An outer layer of cells and connective tissue called the serosa covers and protects the gut.
The gut is supported in the abdominal cavity by a membrane called the mesentery, through which blood vessels, nerves,
and lymph travel to supply the gut.
Most herbivores, such as cows and termites, lack cellulase, the enzyme that breaks down cellulose.
Instead, they have specialized compartments in their digestive tract that contain large bacterial
populations, which do produce cellulase.
This association of herbivores and their gut microbes is another example of a symbiotic relationship.
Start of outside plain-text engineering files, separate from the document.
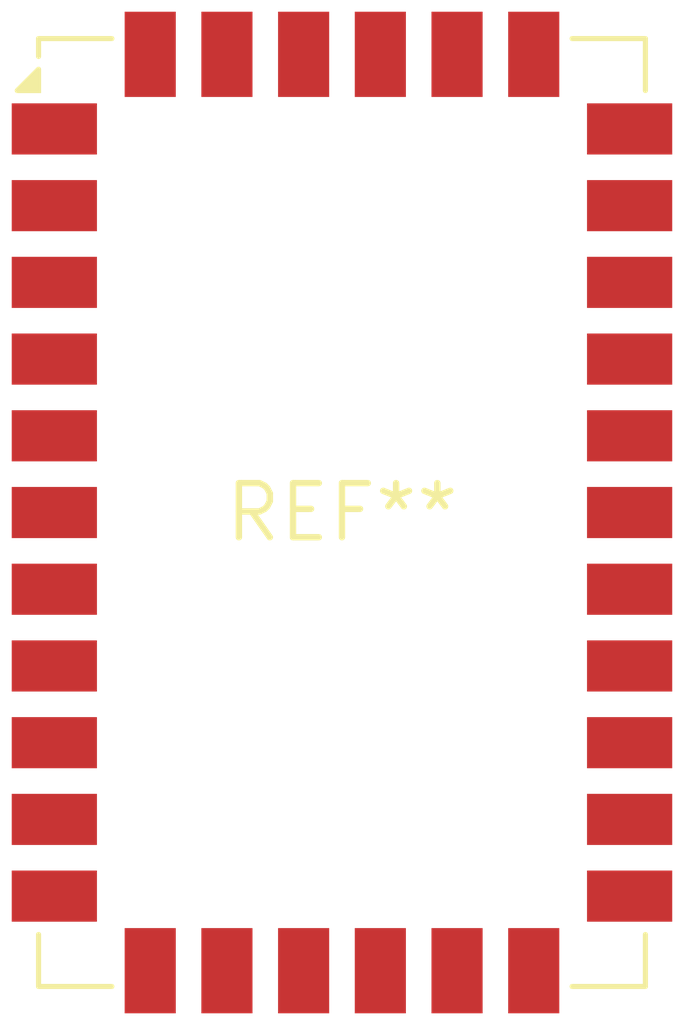
<source format=kicad_pcb>
(kicad_pcb (version 20240108) (generator pcbnew)

  (general
    (thickness 1.6)
  )

  (paper "A4")
  (layers
    (0 "F.Cu" signal)
    (31 "B.Cu" signal)
    (32 "B.Adhes" user "B.Adhesive")
    (33 "F.Adhes" user "F.Adhesive")
    (34 "B.Paste" user)
    (35 "F.Paste" user)
    (36 "B.SilkS" user "B.Silkscreen")
    (37 "F.SilkS" user "F.Silkscreen")
    (38 "B.Mask" user)
    (39 "F.Mask" user)
    (40 "Dwgs.User" user "User.Drawings")
    (41 "Cmts.User" user "User.Comments")
    (42 "Eco1.User" user "User.Eco1")
    (43 "Eco2.User" user "User.Eco2")
    (44 "Edge.Cuts" user)
    (45 "Margin" user)
    (46 "B.CrtYd" user "B.Courtyard")
    (47 "F.CrtYd" user "F.Courtyard")
    (48 "B.Fab" user)
    (49 "F.Fab" user)
    (50 "User.1" user)
    (51 "User.2" user)
    (52 "User.3" user)
    (53 "User.4" user)
    (54 "User.5" user)
    (55 "User.6" user)
    (56 "User.7" user)
    (57 "User.8" user)
    (58 "User.9" user)
  )

  (setup
    (pad_to_mask_clearance 0)
    (pcbplotparams
      (layerselection 0x00010fc_ffffffff)
      (plot_on_all_layers_selection 0x0000000_00000000)
      (disableapertmacros false)
      (usegerberextensions false)
      (usegerberattributes false)
      (usegerberadvancedattributes false)
      (creategerberjobfile false)
      (dashed_line_dash_ratio 12.000000)
      (dashed_line_gap_ratio 3.000000)
      (svgprecision 4)
      (plotframeref false)
      (viasonmask false)
      (mode 1)
      (useauxorigin false)
      (hpglpennumber 1)
      (hpglpenspeed 20)
      (hpglpendiameter 15.000000)
      (dxfpolygonmode false)
      (dxfimperialunits false)
      (dxfusepcbnewfont false)
      (psnegative false)
      (psa4output false)
      (plotreference false)
      (plotvalue false)
      (plotinvisibletext false)
      (sketchpadsonfab false)
      (subtractmaskfromsilk false)
      (outputformat 1)
      (mirror false)
      (drillshape 1)
      (scaleselection 1)
      (outputdirectory "")
    )
  )

  (net 0 "")

  (footprint "RAK811" (layer "F.Cu") (at 0 0))

)

</source>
Rather than the single stomach of other mammals, ruminants (cattle, sheep, and goats) have a four-
chambered stomach that is highly specialized to enhance the ability of their gut bacteria to digest
plants.
The first two chambersthe rumen and the reticulum harbor large populations of anaerobic
bacteria that break down cellulose by fermentation, and some of the
products are used as nutrients by the host. Carbon dioxide and methane gas
are also produced as a result of bacterial fermentation.
HindGut Fermenters: less efficient hence the rabbit habit of eating its
feces.
In contrast to the foregut fermentation of cows and sheep, other mammalian herbivores, such as
koalas, rabbits, and horses, digest the plant material they eat by hindgut fermentation.
Hindgut fermentation occurs in the colon and in the cecum, a chamber that branches off the
large intestine. Because the fermentation products released from the cecum of a koala or horse
have already passed through the small intestine, the main site of nutrient absorption, hindgut
fermentation is less efficient than foregut fermentation in terms of nutrient extraction.